I find myself pondering nature vs. nurture almost daily.
What is Nature vs. Nurture?
Nature vs nurture is a long standing debate in science about the balance of factors that determine why we are each the way we are.
To what extent are you shaped by your genes?
To what extent are you shaped by the environment you’ve grown up in?
Is it nature - genetics, are we born that way?
Or is it nurture - our environment?
This is a complex debate, and it turns out it’s not so much nature versus nurture - but nature with nurture.
Why is this interesting?
I always find myself wondering about the massive mix of factors that make up ourselves and our lives. It’s fairly easy to imagine the impact of nurture - the influence of our parents or caregivers and our friends for example.
Sometimes it’s harder to see the impact of genes. Some would say in today’s society we tend to downplay the impact of genes:
“our intellectual mainstream is committed to” …[the false idea of the blank slate, which is] “the idea that the human mind has no inherent structure and can be inscribed at will by society or ourselves”
What’s more, nature and nurture can interact. More complexity is added when you consider epigenetics - the study of how your behaviors and environment affect the way your genes work.
I like how Gabor Mate puts it:
In the real world there is no nature vs. nurture argument, only an infinitely complex and moment-by-moment interaction between genetic and environmental effects.
Want to go deeper?
🔖 This New Scientist post is a great deeper dive
💎 I like this gem:
It’s not that good parenting produces good children,
it’s that good children produce good parenting.
📖 The Nurture Assumption is a long but fascinating read, it’s worth it.
🤔 What’s your natural happiness level? Research shows a “happiness set point” that might be inborn:
The baseline level of happiness, or set point, is higher for some people than for others. In other words, some of you are naturally, or dispositionally, happier than others.

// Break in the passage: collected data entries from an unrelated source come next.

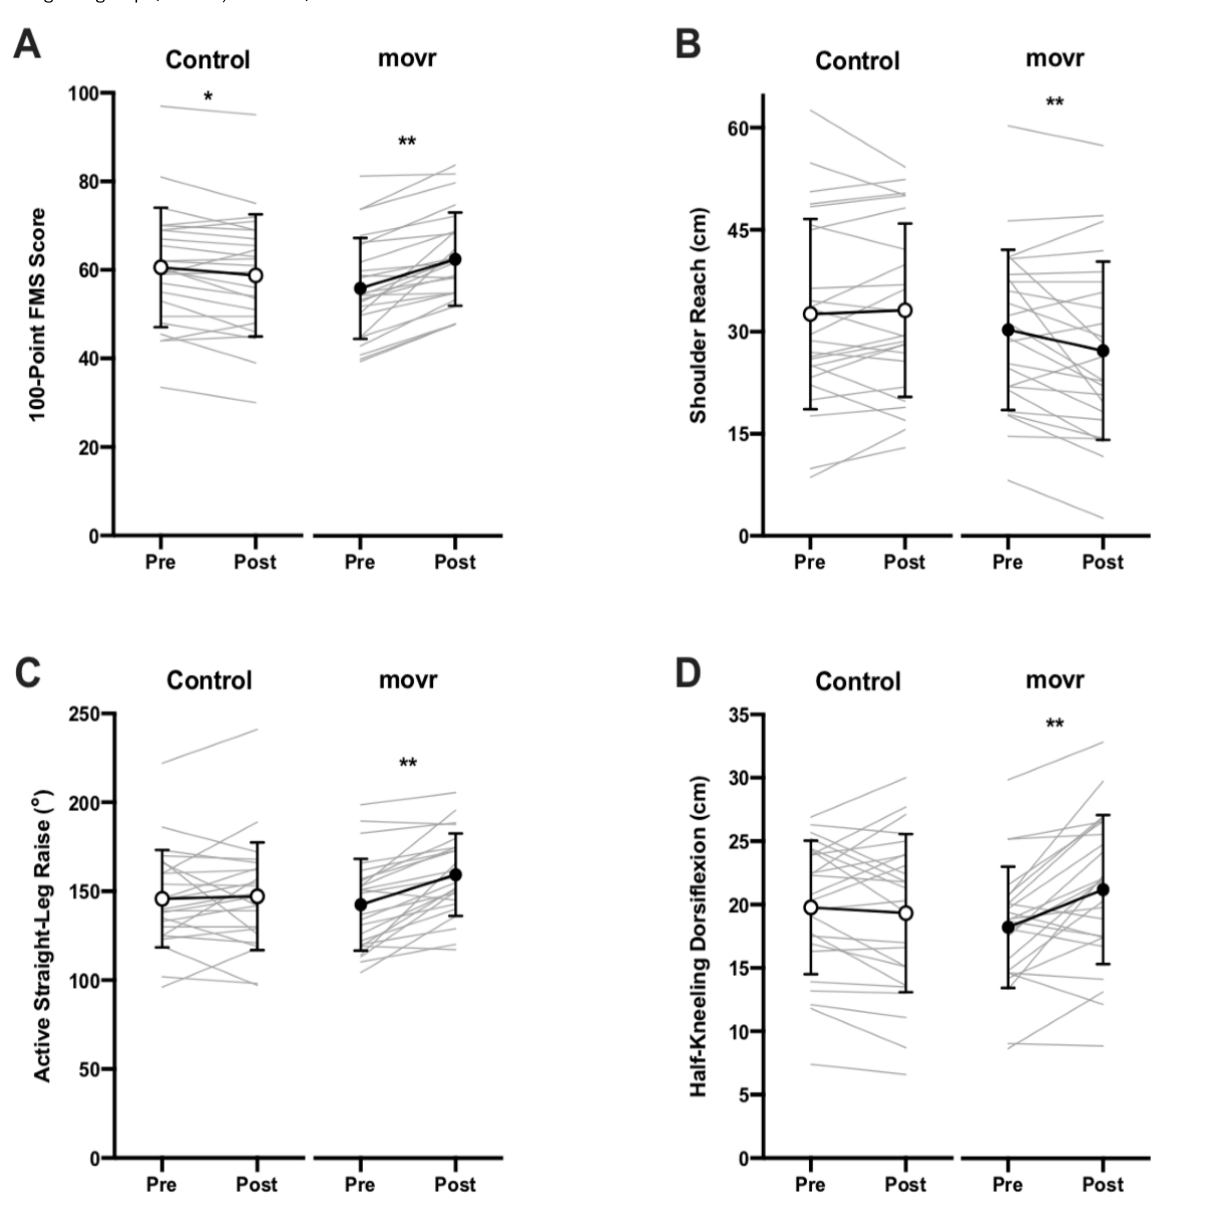
Figure 1. Measurements of (A) 100-point Functional Movement Screen, (B) shoulder reach, (C) active straight leg raise, and (D) half-kneeling dorsiflexion before (pre) and after (post) the 8-week intervention period. Circles with black connecting lines represent sample means with SD error bars, whereas gray lines represent individual participant data points. Asterisks indicate significant differences between pre- and postintervention values within a given group (* P <.05; ** P <.01). FMS: Functional Movement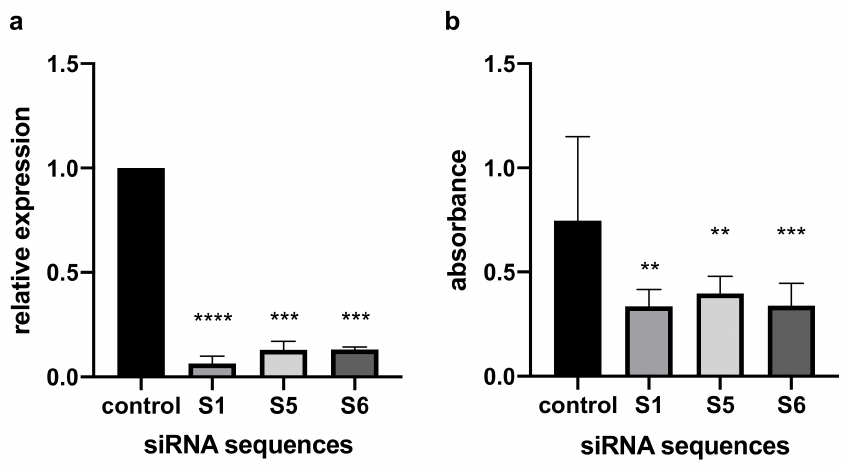
Figure 3. PAFR siRNA knockdown reduces proliferation of UWB1.289 ovarian cancer cells. ( a ) The upregulation of PAFR gene expression was significantly decreased by the three different siRNA sequences used, as shown by RT-qPCR. ( b ) Compared to the UWB1.289 cells with increased PAFR expression, the PAFR knockdown cancer cells proved to proliferate significantly less. Results are represented as mean (SD) of 3 independent experiments. One-way ANOVA was employed to test for differences between groups and indicated as ** p ≤ 0.01, *** p ≤ 0.001, and **** p ≤ 0.0001 compared with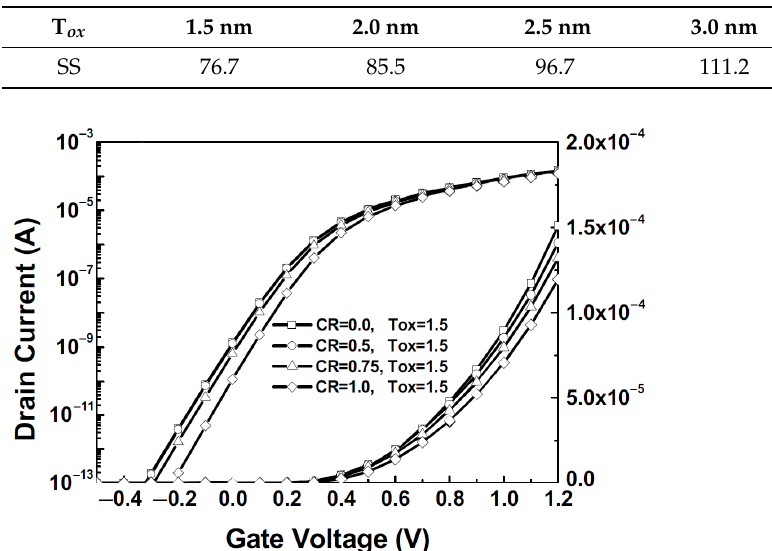
Table 3. Subthreshold swings as a function of Tox (SS, Subthreshold swing mV/dec).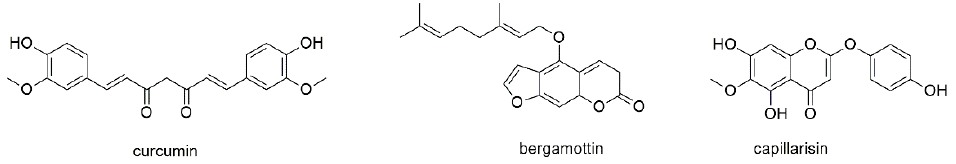
Figure 5. Diarylheptanoids and pyrones with reported activity against myeloma cell lines.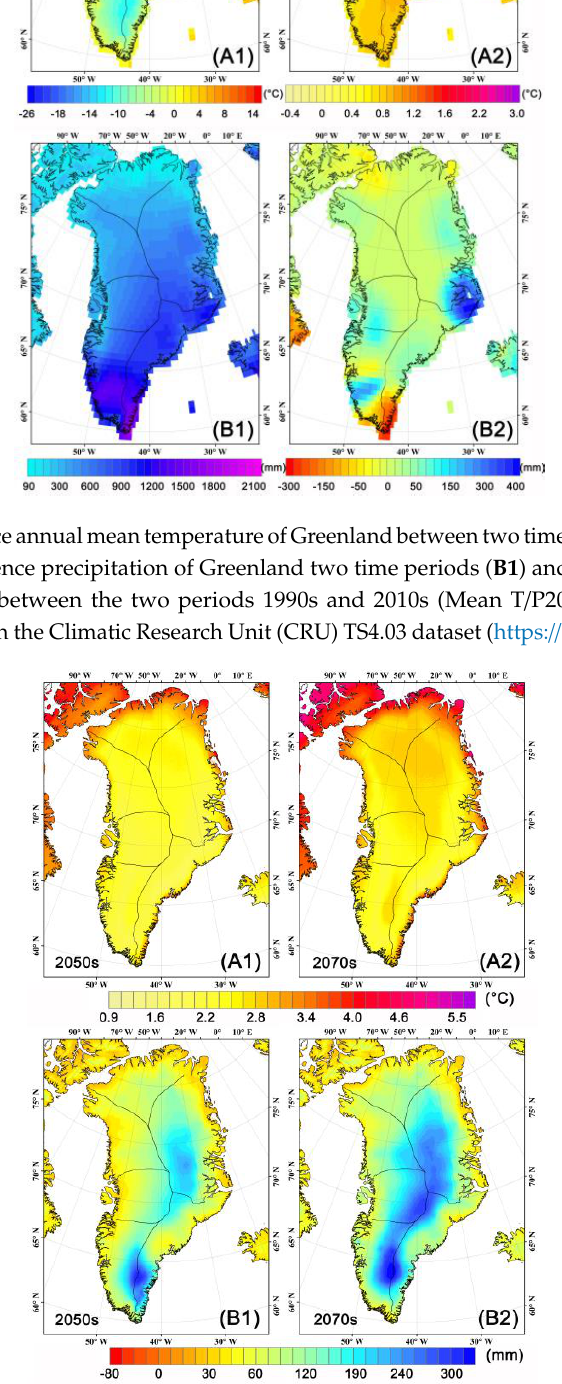
Figure 6. The di ff erent increases of annual mean temperature of Greenland under the RCP4.5 in the 2050s ( A1 ) and 2070s ( A2 ), and the projected increases of annual precipitation of Greenland under RCP4.5 in 2050s ( B1 ) and 2070s ( B2 ), were generated from the differences between the two periods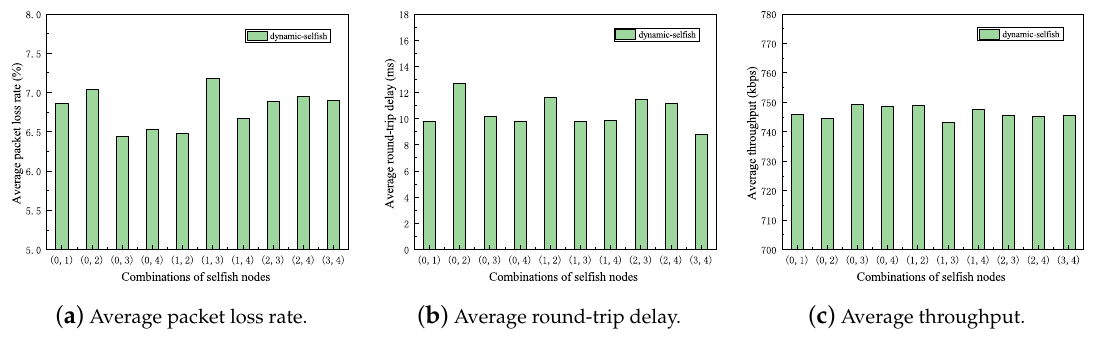
Figure 10. Performance impact of different combinations of dynamic selfish nodes (5 nodes).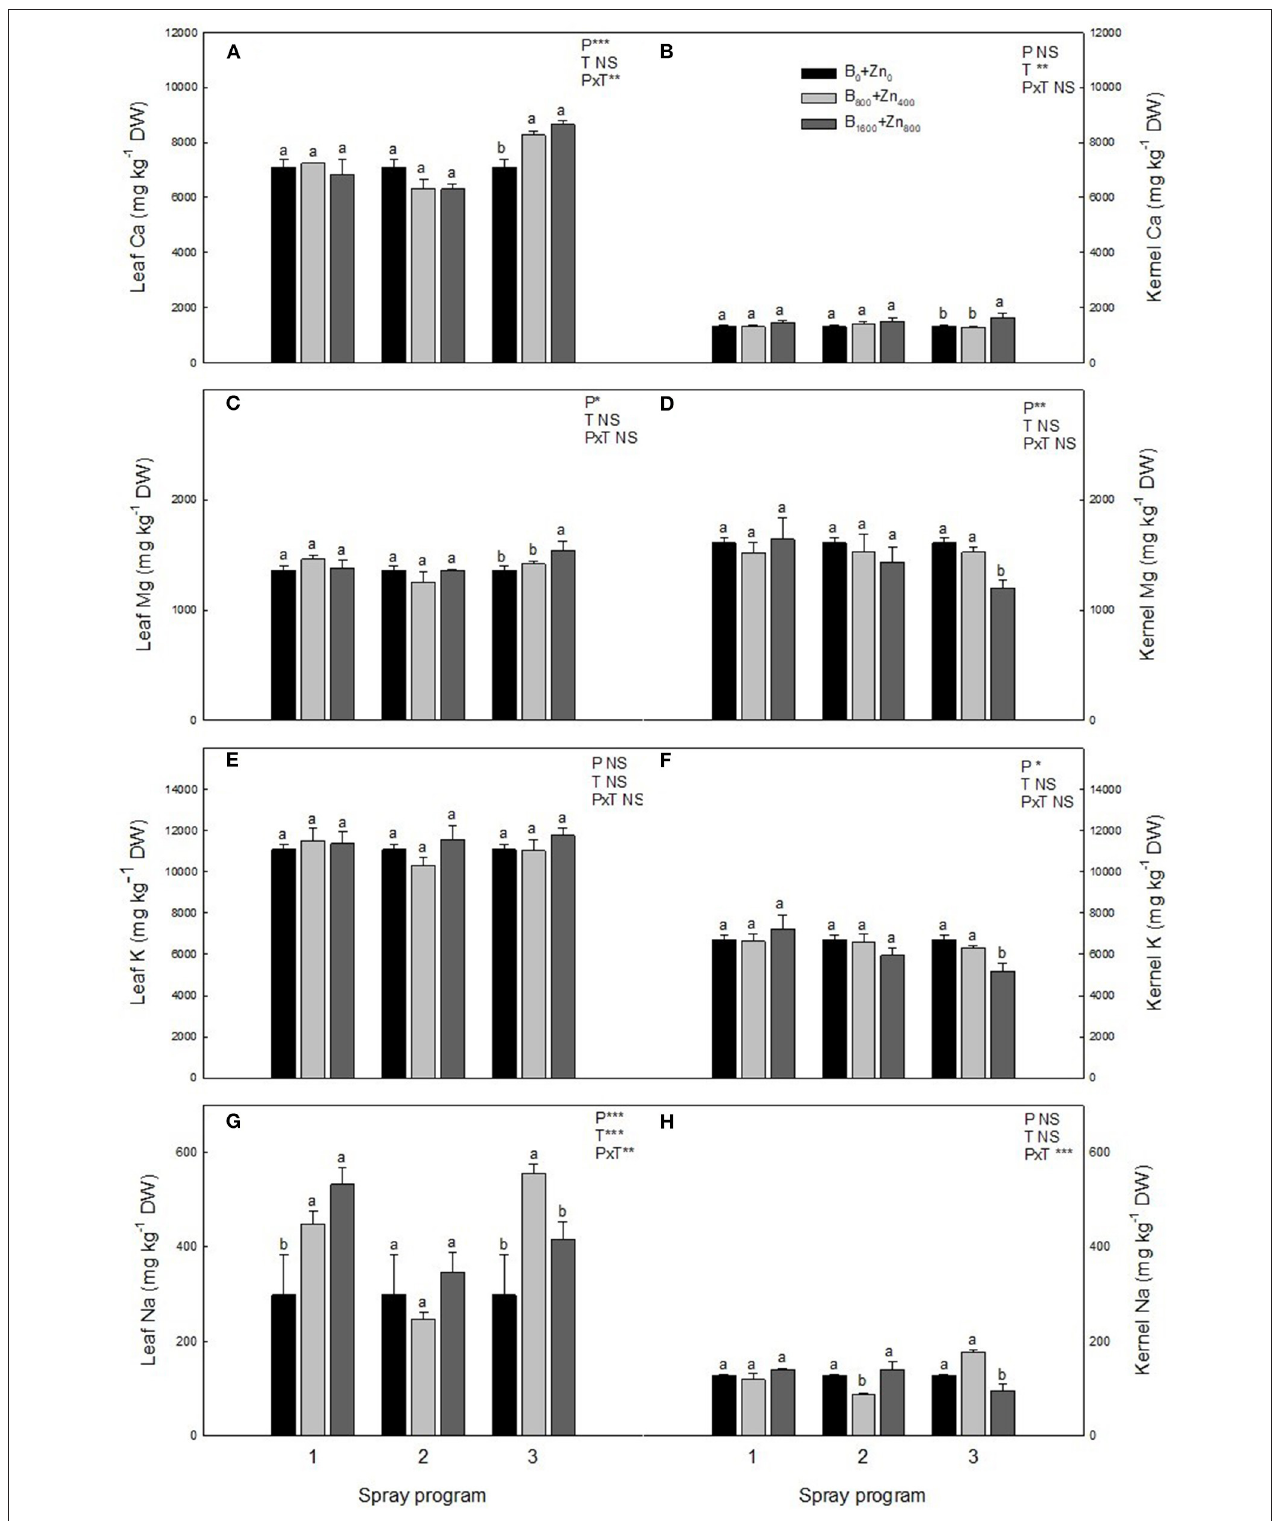
FIGURE 3 | Calcium, Mg, K, and Na concentrations (mg kg − 1 DW) in leaves (A,C,E,G) and kernels (B,D,F,H) of hazelnut trees depending on the applied spraying program. Values represent the mean ( n = 3) ± SE. Different lowercase letters indicate statistically significant differences ( P ≤ 0.05) among treatments within each spray program. Two-way ANOVA results are shown (NS, not significant, P > 0.05; * P < 0.05; ** P < 0.01; *** P < 0.001).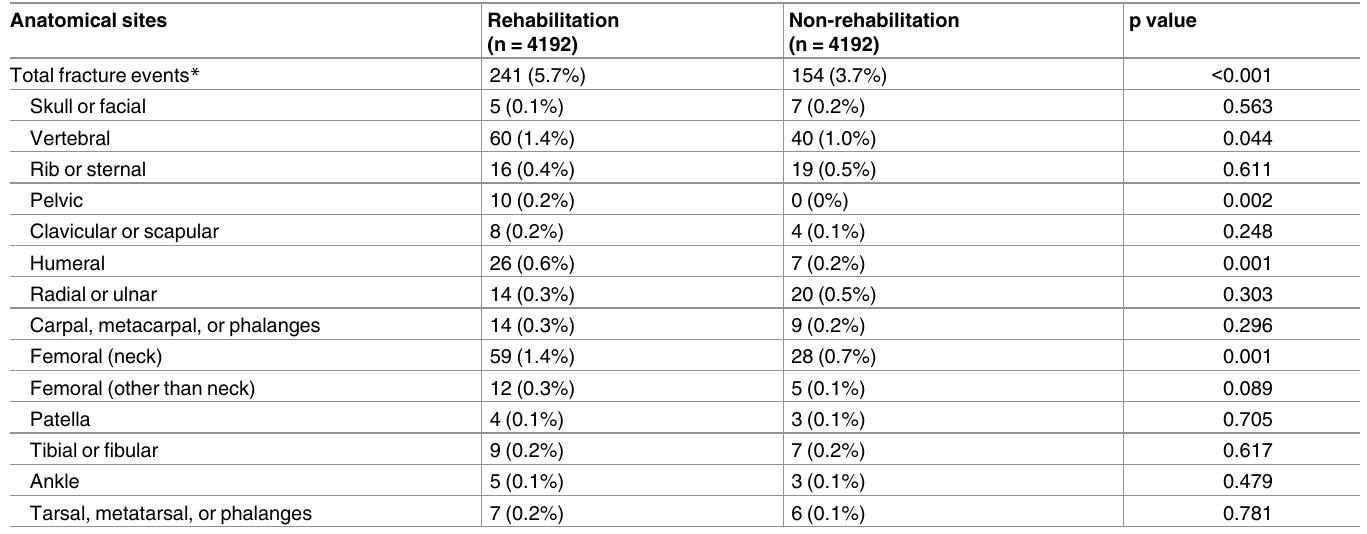
Table 3. Comparison of fracture sites between post-stroke rehabilitation and non-rehabilitation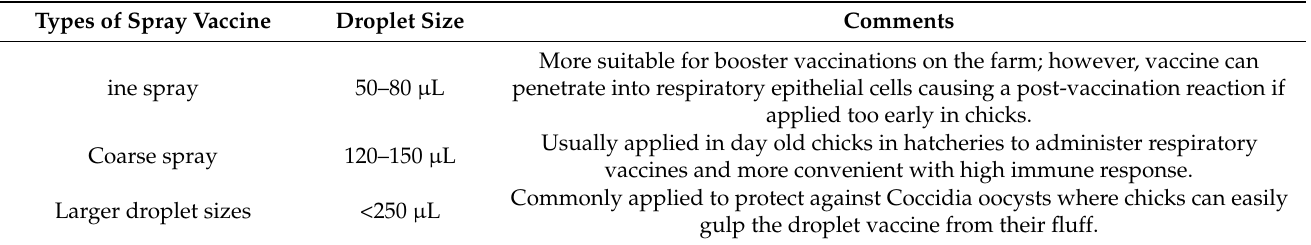
Figure 8. Different vaccination methods for respiratory infectious bronchitis virus. ( A – C ) Spray vaccine in hatchery; ( D ) oculonasal; ( E ) Intramuscular injection; ( F ) Gel-Pac vaccination of Cocci combined with IBV live vaccine (Sources: www.immucox.com, accessed on 29 December 2020). Table 1. Different types of spray vaccines with droplet size applied in poultry (source: www.wattagnet.com/articles/16484 [136].)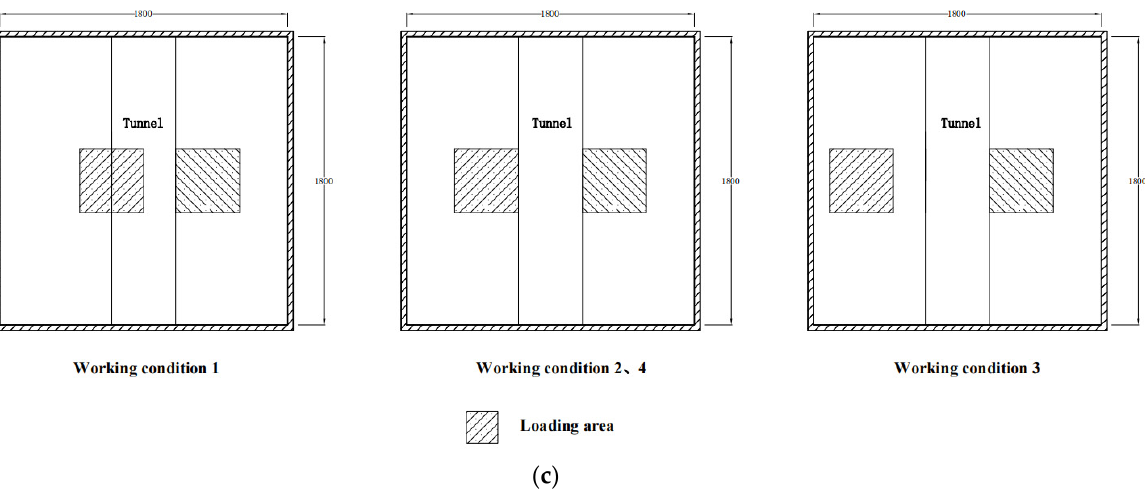
Figure 3. Schematic diagram of the test arrangement (unit: mm): ( a ) Plan view of measurement point arrangement. ( b ) Section view of measurement point arrangement. ( c ) Surcharge schematic diagram.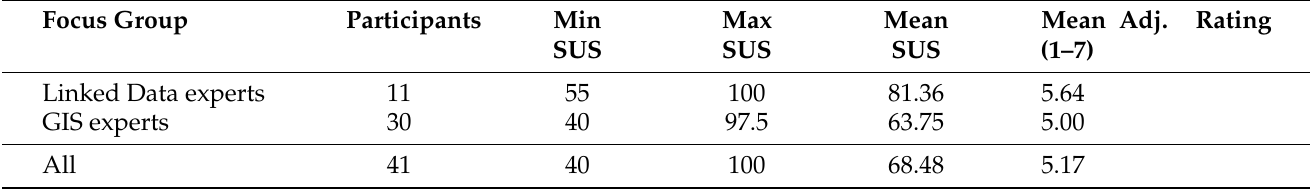
Table 7. Standard Usability Scale (SUS) with adjective rating questionnaire results.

📚 Biographies are fun to read, but best considered fictional:
if we look at one particular person, it’s easy to come up with a story about how the home environment (the critical, demanding mother, the ineffectual father) shaped the child’s personality and produced the messed-up grownup we see today. That kind of post hoc speculation—unprovable, undisprovable—is the stock-in-trade of biographers.
🙃 To flip it all upside down read the mind bending The Case Against Reality!